Whitehouse now says Trump may not be responsible for DoJ scheme to overturn 2020 election

A Democratic senator said on Sunday it’s possible that former President Donald Trump wasn’t “pulling the strings” regarding a scheme to replace the Justice Department’s top official with someone loyal to him who was willing to be more aggressive in challenging the results of the 2020 election.

The results of an interim report on an investigation into the matter that is being conducted by the Senate Judiciary Committee was discussed by Sen. Sheldon Whitehouse (D-R.I.), during an interview on NBC’s “Meet the Press” on Sunday regarding allegations Trump was behind the alleged plan.

Trump stands accused of wanting to replace his then-acting attorney general, Jeffrey Rosen, with Jeffrey Clark, a Justice Department official who created a proposal to intervene in Georgia’s certification process while also casting aspersions on the election results in other states.

In the end, Trump did not fire Rosen after he was informed during a meeting in early January in the Oval Office that White House counsel Pat Cipollone and top Justice Department officials would quit if he opted to pursue the strategy, the 394-page report, based in part on documents and testimony from former officials, notes.

In his interview with host Chuck Todd, Whitehouse said investigators have “a very complete picture of the extent to which Trump was personally involved in this,” while pointing out that the former president’s outreach to election officials in Georgia is the subject of a separate investigation to determine if he and his allies violated any state laws.

That said, Whitehouse noted that it’s unclear who actually came up with the Justice Department “scheme,” while he also deliberated on who may have funded it.

“What we don’t know is who was really behind this,” Whitehouse told Todd. “The text of the transcript and the body English of the witnesses suggests that they had very little regard for this character Jeffrey Clark, who was nominally going to be the new attorney general. They doubted his qualifications to even have that role.

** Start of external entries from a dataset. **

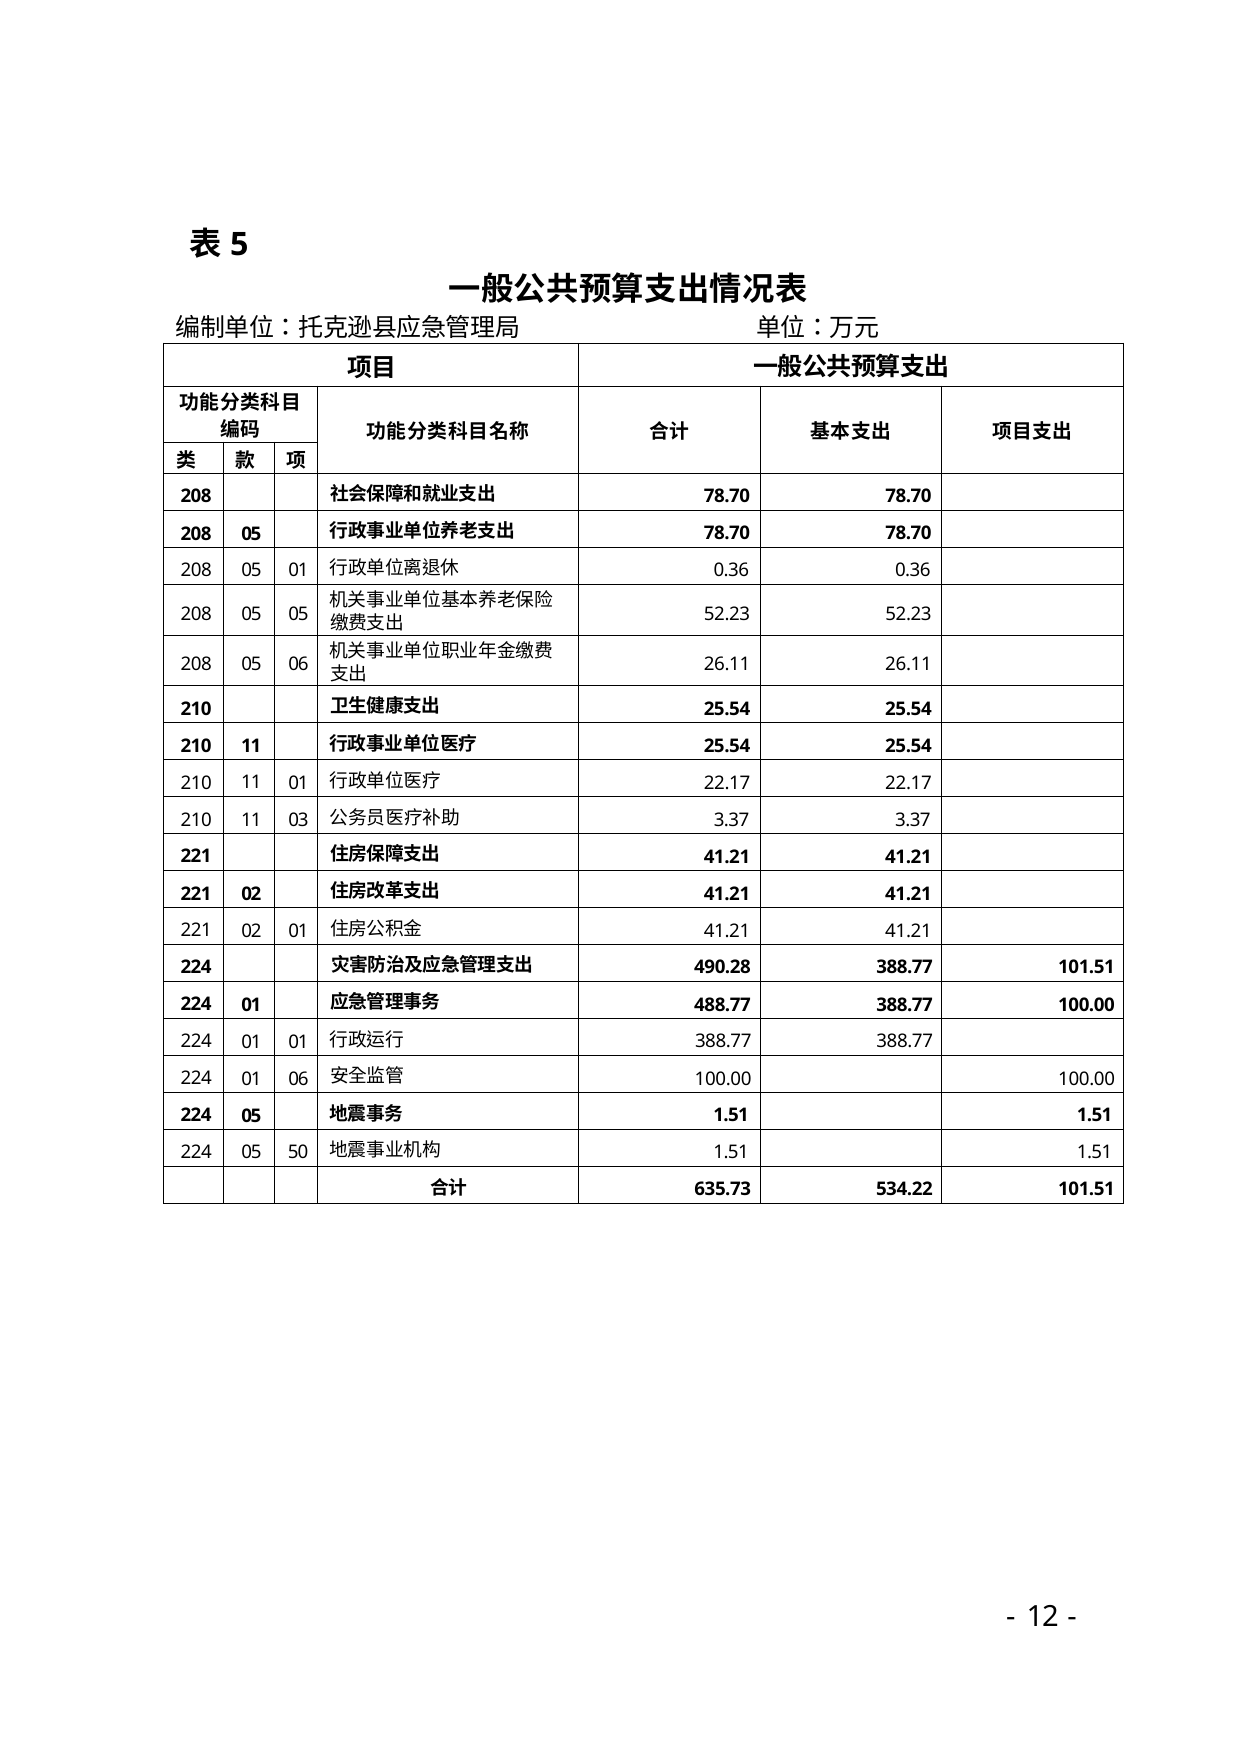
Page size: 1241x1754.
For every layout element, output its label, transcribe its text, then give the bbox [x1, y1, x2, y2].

table_cell 210 [164, 723, 223, 759]
table_cell [761, 1056, 941, 1092]
table_cell 06 [275, 636, 317, 685]
table_cell 25.54 [579, 686, 760, 722]
table_cell 项目支出 [942, 387, 1123, 473]
table_cell 1.51 [942, 1130, 1123, 1166]
table_cell 11 [224, 797, 274, 833]
table_cell 41.21 [761, 834, 941, 870]
table_cell 03 [275, 797, 317, 833]
table_cell [761, 1130, 941, 1166]
table_cell 25.54 [579, 723, 760, 759]
table_cell 11 [224, 760, 274, 796]
table_cell 行政事业单位医疗 [318, 723, 578, 759]
table_cell 101.51 [942, 1167, 1123, 1203]
table_cell 52.23 [761, 585, 941, 635]
table_cell [275, 511, 317, 547]
table_cell 101.51 [942, 945, 1123, 981]
table_cell [224, 834, 274, 870]
table_cell [275, 1167, 317, 1203]
table_cell 机关事业单位职业年金缴费 支出 [318, 636, 578, 685]
table_cell 行政事业单位养老支出 [318, 511, 578, 547]
table_cell 41.21 [579, 908, 760, 944]
table_cell [942, 511, 1123, 547]
table_cell [761, 1093, 941, 1129]
table_cell 05 [224, 585, 274, 635]
table_cell 0.36 [761, 548, 941, 584]
table_cell 社会保障和就业支出 [318, 474, 578, 510]
table_cell 功能分类科目名称 [318, 387, 578, 473]
table_cell 388.77 [761, 1019, 941, 1055]
table_cell 26.11 [579, 636, 760, 685]
table_cell 208 [164, 474, 223, 510]
table_cell [275, 871, 317, 907]
table_cell 住房保障支出 [318, 834, 578, 870]
table_cell 100.00 [942, 1056, 1123, 1092]
table_cell 3.37 [579, 797, 760, 833]
table_cell [275, 1093, 317, 1129]
table_cell 1.51 [579, 1093, 760, 1129]
table_cell 210 [164, 797, 223, 833]
table_cell [224, 686, 274, 722]
table_cell 合计 [318, 1167, 578, 1203]
table_cell 01 [275, 760, 317, 796]
table_cell 0.36 [579, 548, 760, 584]
table_cell 78.70 [761, 474, 941, 510]
table_cell [224, 1167, 274, 1203]
table_cell 388.77 [761, 982, 941, 1018]
text 编制单位：托克逊县应急管理局 单位：万元 [175, 312, 1124, 342]
table_cell 地震事业机构 [318, 1130, 578, 1166]
table_cell 100.00 [579, 1056, 760, 1092]
table_cell [942, 908, 1123, 944]
table_cell 01 [224, 1019, 274, 1055]
table_cell 78.70 [579, 511, 760, 547]
table_cell 221 [164, 834, 223, 870]
table_cell 26.11 [761, 636, 941, 685]
table_cell 224 [164, 982, 223, 1018]
table_cell [275, 686, 317, 722]
table_cell 221 [164, 871, 223, 907]
table_cell 208 [164, 548, 223, 584]
table_cell 1.51 [579, 1130, 760, 1166]
table_cell 22.17 [761, 760, 941, 796]
table_cell [942, 723, 1123, 759]
table_cell 住房公积金 [318, 908, 578, 944]
table_cell 行政单位离退休 [318, 548, 578, 584]
table_cell 22.17 [579, 760, 760, 796]
table_cell 3.37 [761, 797, 941, 833]
table_cell 01 [275, 908, 317, 944]
table_cell 灾害防治及应急管理支出 [318, 945, 578, 981]
table_cell 安全监管 [318, 1056, 578, 1092]
table_cell 公务员医疗补助 [318, 797, 578, 833]
table_cell 208 [164, 636, 223, 685]
table_cell [942, 474, 1123, 510]
table_cell 41.21 [579, 834, 760, 870]
table_cell 05 [275, 585, 317, 635]
table_cell 应急管理事务 [318, 982, 578, 1018]
table_cell [942, 1019, 1123, 1055]
table_cell 488.77 [579, 982, 760, 1018]
table_cell 224 [164, 1019, 223, 1055]
table_cell 05 [224, 1093, 274, 1129]
table_cell [942, 585, 1123, 635]
table_cell 78.70 [579, 474, 760, 510]
table_cell 行政运行 [318, 1019, 578, 1055]
table_cell 52.23 [579, 585, 760, 635]
table_cell 行政单位医疗 [318, 760, 578, 796]
table_cell [275, 982, 317, 1018]
table_cell 100.00 [942, 982, 1123, 1018]
table_cell 210 [164, 760, 223, 796]
table_cell 224 [164, 1130, 223, 1166]
table_cell 项 [275, 443, 317, 473]
table_cell 05 [224, 511, 274, 547]
table_cell 635.73 [579, 1167, 760, 1203]
table_cell 224 [164, 945, 223, 981]
table_cell 25.54 [761, 686, 941, 722]
table_cell 01 [275, 1019, 317, 1055]
table_cell 41.21 [761, 871, 941, 907]
table_cell 11 [224, 723, 274, 759]
table_cell 06 [275, 1056, 317, 1092]
table_cell 490.28 [579, 945, 760, 981]
table_cell 221 [164, 908, 223, 944]
table_cell 224 [164, 1056, 223, 1092]
text 一般公共预算支出情况表 [448, 268, 1124, 308]
table_cell 05 [224, 548, 274, 584]
table_cell 机关事业单位基本养老保险 缴费支出 [318, 585, 578, 635]
table_cell 合计 [579, 387, 760, 473]
table_cell [224, 474, 274, 510]
table_cell 224 [164, 1093, 223, 1129]
table_cell [275, 474, 317, 510]
table_header 一般公共预算支出 [579, 344, 1123, 386]
table_cell 功能分类科目 编码 [164, 387, 317, 442]
table_cell 534.22 [761, 1167, 941, 1203]
table_cell 01 [224, 1056, 274, 1092]
table_cell [275, 834, 317, 870]
table_cell 210 [164, 686, 223, 722]
table_cell [164, 1167, 223, 1203]
table_cell 01 [275, 548, 317, 584]
table_cell [942, 871, 1123, 907]
table_cell [942, 834, 1123, 870]
table_cell 05 [224, 636, 274, 685]
table_cell [224, 945, 274, 981]
table_cell 41.21 [579, 871, 760, 907]
table_cell 41.21 [761, 908, 941, 944]
table_cell [275, 723, 317, 759]
table_cell [942, 548, 1123, 584]
table_cell 卫生健康支出 [318, 686, 578, 722]
table_cell 02 [224, 908, 274, 944]
table_cell [942, 636, 1123, 685]
table_cell [942, 797, 1123, 833]
table_cell 25.54 [761, 723, 941, 759]
table_cell 78.70 [761, 511, 941, 547]
table_cell 05 [224, 1130, 274, 1166]
table_cell 208 [164, 585, 223, 635]
table_cell 类 [164, 443, 223, 473]
table_cell 388.77 [579, 1019, 760, 1055]
table_cell 02 [224, 871, 274, 907]
table_cell 住房改革支出 [318, 871, 578, 907]
table_cell 388.77 [761, 945, 941, 981]
table_cell [275, 945, 317, 981]
table_cell 1.51 [942, 1093, 1123, 1129]
table_cell 基本支出 [761, 387, 941, 473]
table_cell 地震事务 [318, 1093, 578, 1129]
text 表 5 [189, 223, 1124, 264]
table_header 项目 [164, 344, 578, 386]
table_cell 01 [224, 982, 274, 1018]
table_cell [942, 686, 1123, 722]
table_cell 50 [275, 1130, 317, 1166]
table_cell [942, 760, 1123, 796]
table_cell 208 [164, 511, 223, 547]
table_cell 款 [224, 443, 274, 473]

“So, it’s a possibility, I suppose, that he saw this moment and grabbed it, but it’s an equally real possibility that he was a cog in a larger machine, and we’ve got a lot of work to do to figure out how that machine ran through this period, who was behind it, where the money came from, and what’s been going on,” Whitehouse noted further.

Pressing, Todd responded, “And you think it’s somebody other than Donald Trump? I mean — you know, when I hear that, you’re essentially saying you believe there’s somebody else involved, somebody else was pulling the strings. Who could that be besides Donald Trump?”

Whitehouse said that Senate investigators who are also working with the House Select Committee on Jan. 6 are not sure about that just yet.

“We don’t know yet, but, you know, this guy jumped to a dark money enterprise. So, he’s been taken care of, Jeffrey Clark. There was a lot of activity around this with members of Congress. There’s just a lot left to be learned,” the Rhode Island Democrat noted further.

Clark headed up the DoJ’s civil division during Trump’s administration; after leaving, he was hired by the New Civil Liberties Alliance as chief of litigation and strategy director for the conservative organization. He has refused to provide testimony after the Judiciary chairman, Sen. Dick Durbin (D-Ill.) asked the D.C. Bar Association to probe Clark.

Meanwhile, a Republican report says that available evidence clearly shows that Trump took the advice of his senior advisers and didn’t task the DoJ with overturning President Biden’s victory.